Fourchambault—You are still harping on that? But, my dear, you might as well bury me alive! Already I’m a mere cipher in my family.
Madame Fourchambault—You do not choose your time well to pose as a victim, when like a tyrant you are refusing me a mere trifle.
Fourchambault—I refuse you nothing. I merely explain my position. Now do as you like. It is useless to expostulate.
Madame Fourchambault—At last! But you have wounded me to the heart, Adrien, and just when I had a surprise for you—
Fourchambault—What is your surprise? [Aside: It makes me tremble.]
Madame Fourchambault—Thanks to me, the Fourchambaults are going to triumph over the Duhamels.
Fourchambault—How?
Madame Fourchambault—Madame Duhamel has been determined this long time to marry her daughter to the son of the prefect.
Fourchambault—I knew it. What about it?
Madame Fourchambault—While she was making a goose of herself so publicly, I was quietly negotiating, and Baron Rastiboulois is coming to ask our daughter’s hand.
Fourchambault—That will never do! I’m planning quite a different match for her.
Madame Fourchambault—You? I should like to know—
Fourchambault—He’s a fine fellow of our own set, who loves Blanche, and whom she loves if I’m not mistaken.
Madame Fourchambault—You are entirely mistaken. You mean Victor Chauvet, Monsieur Bernard’s clerk?
Fourchambault—His right arm, rather. His alter ego.
Madame Fourchambault—Blanche did think of him at one time. But her fancy was just a morning mist, which I easily dispelled. She has forgotten all about him, and I advise you to follow her example.
Fourchambault—What fault can you find with this young man?

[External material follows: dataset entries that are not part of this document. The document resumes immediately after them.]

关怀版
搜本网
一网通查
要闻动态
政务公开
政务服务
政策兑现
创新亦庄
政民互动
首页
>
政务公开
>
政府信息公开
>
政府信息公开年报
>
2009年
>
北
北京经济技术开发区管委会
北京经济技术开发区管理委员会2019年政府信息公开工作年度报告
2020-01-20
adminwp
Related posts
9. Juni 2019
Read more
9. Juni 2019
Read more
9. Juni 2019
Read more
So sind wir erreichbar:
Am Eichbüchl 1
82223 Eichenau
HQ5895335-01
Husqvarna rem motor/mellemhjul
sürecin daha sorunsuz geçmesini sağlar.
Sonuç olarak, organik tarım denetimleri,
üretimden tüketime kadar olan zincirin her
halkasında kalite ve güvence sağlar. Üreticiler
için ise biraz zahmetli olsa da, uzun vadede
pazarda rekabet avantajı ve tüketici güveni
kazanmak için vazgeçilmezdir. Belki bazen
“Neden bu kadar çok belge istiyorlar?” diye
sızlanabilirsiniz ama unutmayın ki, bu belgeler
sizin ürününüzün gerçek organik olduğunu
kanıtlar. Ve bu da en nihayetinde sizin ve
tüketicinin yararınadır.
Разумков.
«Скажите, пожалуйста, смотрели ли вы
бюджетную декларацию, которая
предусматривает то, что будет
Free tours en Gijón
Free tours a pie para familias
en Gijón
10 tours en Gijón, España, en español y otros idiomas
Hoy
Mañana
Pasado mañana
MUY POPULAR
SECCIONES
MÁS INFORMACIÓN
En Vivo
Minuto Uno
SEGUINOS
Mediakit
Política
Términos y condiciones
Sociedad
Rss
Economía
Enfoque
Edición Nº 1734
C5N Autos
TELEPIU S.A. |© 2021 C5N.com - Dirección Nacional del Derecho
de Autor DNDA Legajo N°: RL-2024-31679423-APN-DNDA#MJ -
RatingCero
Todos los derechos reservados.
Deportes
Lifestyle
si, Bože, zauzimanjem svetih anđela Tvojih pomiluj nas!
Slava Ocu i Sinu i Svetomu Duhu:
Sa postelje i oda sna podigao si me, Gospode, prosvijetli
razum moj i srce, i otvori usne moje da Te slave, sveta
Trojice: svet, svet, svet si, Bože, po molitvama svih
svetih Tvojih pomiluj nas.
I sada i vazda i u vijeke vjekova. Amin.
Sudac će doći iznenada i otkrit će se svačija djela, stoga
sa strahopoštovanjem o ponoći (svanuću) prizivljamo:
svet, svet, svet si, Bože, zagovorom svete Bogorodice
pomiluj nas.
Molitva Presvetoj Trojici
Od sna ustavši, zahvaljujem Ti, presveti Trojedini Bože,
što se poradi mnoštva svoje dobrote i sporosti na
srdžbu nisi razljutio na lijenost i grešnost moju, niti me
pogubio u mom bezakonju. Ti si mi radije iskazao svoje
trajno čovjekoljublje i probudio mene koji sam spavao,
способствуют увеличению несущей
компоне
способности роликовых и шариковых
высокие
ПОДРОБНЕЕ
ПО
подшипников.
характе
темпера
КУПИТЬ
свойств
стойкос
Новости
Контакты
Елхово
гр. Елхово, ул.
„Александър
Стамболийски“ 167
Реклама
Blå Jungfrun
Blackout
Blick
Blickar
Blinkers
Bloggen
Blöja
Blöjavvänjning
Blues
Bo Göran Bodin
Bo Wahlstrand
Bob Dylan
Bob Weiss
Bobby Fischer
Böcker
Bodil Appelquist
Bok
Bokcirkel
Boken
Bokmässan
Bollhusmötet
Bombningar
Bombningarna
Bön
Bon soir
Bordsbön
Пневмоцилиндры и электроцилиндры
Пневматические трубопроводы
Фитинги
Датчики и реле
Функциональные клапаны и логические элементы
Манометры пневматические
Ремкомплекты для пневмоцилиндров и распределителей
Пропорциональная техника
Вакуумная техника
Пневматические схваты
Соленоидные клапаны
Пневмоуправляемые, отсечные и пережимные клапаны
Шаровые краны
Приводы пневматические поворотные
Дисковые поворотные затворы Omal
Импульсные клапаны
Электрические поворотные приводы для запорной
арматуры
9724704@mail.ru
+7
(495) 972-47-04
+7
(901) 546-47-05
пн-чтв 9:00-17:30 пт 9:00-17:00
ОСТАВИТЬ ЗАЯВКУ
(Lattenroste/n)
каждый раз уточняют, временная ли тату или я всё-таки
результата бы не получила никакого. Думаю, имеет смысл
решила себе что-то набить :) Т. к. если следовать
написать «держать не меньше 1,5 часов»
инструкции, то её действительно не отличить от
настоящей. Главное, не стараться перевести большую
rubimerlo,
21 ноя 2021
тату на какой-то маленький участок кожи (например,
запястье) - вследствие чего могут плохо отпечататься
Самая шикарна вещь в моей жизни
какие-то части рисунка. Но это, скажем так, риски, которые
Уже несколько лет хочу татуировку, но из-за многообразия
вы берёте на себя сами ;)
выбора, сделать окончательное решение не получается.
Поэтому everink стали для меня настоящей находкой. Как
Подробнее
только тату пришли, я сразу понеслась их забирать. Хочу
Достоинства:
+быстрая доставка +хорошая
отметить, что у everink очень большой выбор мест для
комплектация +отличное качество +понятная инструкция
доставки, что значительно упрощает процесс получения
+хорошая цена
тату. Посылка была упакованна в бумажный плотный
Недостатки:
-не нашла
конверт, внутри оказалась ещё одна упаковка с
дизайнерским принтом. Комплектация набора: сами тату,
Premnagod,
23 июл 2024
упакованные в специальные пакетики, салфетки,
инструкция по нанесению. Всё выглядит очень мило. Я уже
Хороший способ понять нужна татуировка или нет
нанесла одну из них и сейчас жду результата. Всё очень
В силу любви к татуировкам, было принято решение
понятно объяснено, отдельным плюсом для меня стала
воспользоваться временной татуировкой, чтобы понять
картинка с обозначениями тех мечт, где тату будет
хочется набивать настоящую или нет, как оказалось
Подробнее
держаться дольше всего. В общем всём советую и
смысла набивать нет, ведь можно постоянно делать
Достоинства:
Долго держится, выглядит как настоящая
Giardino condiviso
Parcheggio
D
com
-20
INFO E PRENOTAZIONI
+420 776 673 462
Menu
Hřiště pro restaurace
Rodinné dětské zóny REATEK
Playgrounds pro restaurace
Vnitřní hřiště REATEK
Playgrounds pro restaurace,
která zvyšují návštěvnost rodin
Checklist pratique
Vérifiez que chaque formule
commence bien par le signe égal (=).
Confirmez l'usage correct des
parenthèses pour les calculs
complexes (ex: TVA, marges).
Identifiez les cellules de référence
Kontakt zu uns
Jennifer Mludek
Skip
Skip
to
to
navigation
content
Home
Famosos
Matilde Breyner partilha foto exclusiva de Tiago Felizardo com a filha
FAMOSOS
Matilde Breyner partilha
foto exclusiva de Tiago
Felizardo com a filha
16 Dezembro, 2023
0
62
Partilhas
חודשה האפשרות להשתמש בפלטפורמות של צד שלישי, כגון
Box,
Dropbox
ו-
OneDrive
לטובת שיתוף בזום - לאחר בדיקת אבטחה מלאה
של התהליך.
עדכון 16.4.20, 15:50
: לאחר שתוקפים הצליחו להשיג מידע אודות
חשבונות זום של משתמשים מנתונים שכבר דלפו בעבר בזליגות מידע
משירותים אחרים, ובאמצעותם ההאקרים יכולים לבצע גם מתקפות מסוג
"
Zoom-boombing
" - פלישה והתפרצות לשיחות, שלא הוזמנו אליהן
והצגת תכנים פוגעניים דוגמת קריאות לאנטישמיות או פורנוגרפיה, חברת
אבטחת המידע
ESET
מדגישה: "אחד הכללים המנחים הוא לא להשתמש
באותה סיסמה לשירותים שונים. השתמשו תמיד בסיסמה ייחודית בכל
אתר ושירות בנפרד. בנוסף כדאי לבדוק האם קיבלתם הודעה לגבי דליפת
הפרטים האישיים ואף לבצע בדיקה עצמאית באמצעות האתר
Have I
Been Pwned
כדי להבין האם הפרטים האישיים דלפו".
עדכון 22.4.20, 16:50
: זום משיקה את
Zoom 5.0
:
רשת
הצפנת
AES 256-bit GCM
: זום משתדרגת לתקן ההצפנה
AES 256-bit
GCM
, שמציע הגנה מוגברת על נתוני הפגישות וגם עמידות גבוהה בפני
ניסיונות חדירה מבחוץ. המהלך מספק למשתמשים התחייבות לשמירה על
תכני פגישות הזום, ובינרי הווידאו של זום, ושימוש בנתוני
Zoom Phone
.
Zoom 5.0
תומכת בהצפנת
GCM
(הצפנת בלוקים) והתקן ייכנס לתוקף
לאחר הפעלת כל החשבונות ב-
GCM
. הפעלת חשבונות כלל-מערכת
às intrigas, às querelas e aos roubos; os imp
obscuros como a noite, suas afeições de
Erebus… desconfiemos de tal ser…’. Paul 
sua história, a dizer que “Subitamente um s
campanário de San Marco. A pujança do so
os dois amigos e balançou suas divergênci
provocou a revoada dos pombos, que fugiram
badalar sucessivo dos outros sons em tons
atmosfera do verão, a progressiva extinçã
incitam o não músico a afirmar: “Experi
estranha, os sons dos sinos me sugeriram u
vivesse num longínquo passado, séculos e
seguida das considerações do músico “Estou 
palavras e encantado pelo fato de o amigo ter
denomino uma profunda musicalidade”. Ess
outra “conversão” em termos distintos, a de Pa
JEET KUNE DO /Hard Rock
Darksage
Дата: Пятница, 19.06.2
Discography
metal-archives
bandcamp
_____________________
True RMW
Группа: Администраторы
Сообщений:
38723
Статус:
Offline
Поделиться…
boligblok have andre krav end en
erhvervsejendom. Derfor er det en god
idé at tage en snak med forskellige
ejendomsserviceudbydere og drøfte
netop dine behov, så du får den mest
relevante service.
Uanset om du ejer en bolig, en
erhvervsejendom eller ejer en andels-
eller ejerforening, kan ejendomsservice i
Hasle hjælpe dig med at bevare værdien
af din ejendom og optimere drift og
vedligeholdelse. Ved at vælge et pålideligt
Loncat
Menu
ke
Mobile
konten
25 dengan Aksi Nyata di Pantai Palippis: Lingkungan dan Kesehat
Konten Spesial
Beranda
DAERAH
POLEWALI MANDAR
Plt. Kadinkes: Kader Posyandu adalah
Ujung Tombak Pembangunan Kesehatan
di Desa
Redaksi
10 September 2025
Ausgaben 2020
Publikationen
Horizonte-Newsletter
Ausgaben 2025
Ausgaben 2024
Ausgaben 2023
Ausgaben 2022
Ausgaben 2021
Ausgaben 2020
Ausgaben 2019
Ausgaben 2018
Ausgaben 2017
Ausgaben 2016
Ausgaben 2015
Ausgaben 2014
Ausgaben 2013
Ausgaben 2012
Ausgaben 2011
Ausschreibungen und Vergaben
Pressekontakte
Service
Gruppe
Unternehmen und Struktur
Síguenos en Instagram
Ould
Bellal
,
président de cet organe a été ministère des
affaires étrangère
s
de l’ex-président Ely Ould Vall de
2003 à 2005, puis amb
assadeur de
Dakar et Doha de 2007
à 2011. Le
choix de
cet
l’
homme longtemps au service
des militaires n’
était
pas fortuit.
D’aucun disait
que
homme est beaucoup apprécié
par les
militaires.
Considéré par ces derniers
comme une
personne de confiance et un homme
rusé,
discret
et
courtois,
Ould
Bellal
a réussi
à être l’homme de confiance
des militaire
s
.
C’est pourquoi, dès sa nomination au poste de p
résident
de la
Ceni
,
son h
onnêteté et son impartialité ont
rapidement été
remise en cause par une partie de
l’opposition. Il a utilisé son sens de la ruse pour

Madame Fourchambault—Nothing and everything. Even his name is absurd. I never would have consented to be called Madame Chauvet, and Blanche is as proud as I was. But that is only a detail; the truth is, I won’t have her marry a clerk.
Fourchambault—You won’t have! You won’t have! But there are two of us.
Madame Fourchambault—Are you going to portion Blanche?
Fourchambault—I? No.
Madame Fourchambault—Then you see there are not two of us. As I am going to portion her, it is my privilege to choose my son-in-law.
Fourchambault—And mine to refuse him. I tell you I won’t have your little baron at any price.
Madame Fourchambault—Now it is your turn. What fault can you find with him, except his title?
Fourchambault—He’s fast, a gambler, worn out by dissipation.
Madame Fourchambault—Blanche likes him just as he is.